Initially the olefin based polymer may be preformed and then introduced during preparation of a charge transport solution which may then be utilized to coat the CGL layer of a given photoconductor. For example, the olefin based polymer may be introduced and dissolved into an appropriate solvent along with a selected amount of a charge transport molecule(s). As alluded to above, one may then optionally include another polymeric component, wherein the olefin based polymer, either alone or in combination with such polymeric component, may ultimately serve as the binder for other components of the CTL solution. Accordingly, such solution may then be coated on a given CGL layer to provide a CTL layer of a desired thickness.
In addition one may prepare the olefin based polymers disclosed herein by conducting the appropriate polymerization reaction in the solvent medium which may include the charge transport molecule(s) and optionally other appropriate additives, including a secondary preformed polymer component. Such in situ preparation and polymerization of a monomer to form the olefin based polymer in the CTL solution may therefore provide improved solubility of the olefin based polymer as well as improved ability to coat a given CGL surface.
The examples presented below are therefore for purposes of illustration, as other examples may be contemplated based upon the discussion herein. Furthermore, those skilled in the art will now be able to determine and select those particular types olefin based polymer(s), as well as those optional secondary polymeric component(s), along with charge transport additives, etc., for a given manufacturing and/or image forming device performance requirement.

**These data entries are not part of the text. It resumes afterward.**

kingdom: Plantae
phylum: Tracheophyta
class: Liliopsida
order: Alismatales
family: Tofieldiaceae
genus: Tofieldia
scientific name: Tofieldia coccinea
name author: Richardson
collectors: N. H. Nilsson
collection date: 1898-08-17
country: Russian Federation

Norbornene (16.85 g/0.18 mol) is dissolved in 484 mL of tetrahydrofuran and 128 mL of dioxane. Bis(tricyclohexylphosphine) benzylidine ruthenium (IV) chloride (5.7 mg), dissolved in 1 mL of tetrahydrofuran, is added to the norbornene with stirring at room temperature to form polynorbornene. After 2 hours, 0.51 g of benzaldehyde is added to the reaction mixture. Then bisphenol-Z polycarbonate (94.98 g) is added, followed by 60.18 g of N,N′-bis(3-methylphenyl)-N,N′-diphenylbenzidine and 6 drops of Dow Corning® 56 Additive, with stirring until all the components completely dissolved. The solution is coated on top of a charge generation layer using a dip coating apparatus. The coating thickness is varied between 20 to 30 microns.
N,N′-bis(3-methylphenyl)-N,N′-diphenylbenzidine (TPD) (24.5 g) is added to a mixture of 259 ml of tetrahydrofuran and 68 ml 1,4-dioxane and dissolved with stirring. Once the TPD is completely dissolved, 45.5 g of bisphenol-Z polycarbonate and 6 drops of Dow Corning® 56 Additive is added to the solution and stirring is continued until all components are completely dissolved. The resulting solution is coated on the charge generation layer as in Example 1.
A photoconductor drum of Example 1, tested in a modified Lexmark C752 color laser printer at 32 ppm, in a two page and pause mode at 78° F. and 80% relative humidity exhibited a wear rate of 0.41 microns per 1000 pages over 10,000 pages. The photoconductor drum of Example 2, tested under similar conditions exhibited a wear rate of 0.67 microns per 1000 pages over 10,000 pages. Accordingly, the wear of the drum of Example 1 exhibit 60% of the wear exhibited by the drum of Example 2.
The foregoing description is provided to illustrate and explain the present invention. However, the description hereinabove should not be considered to limit the scope of the invention set forth in the claims appended hereto.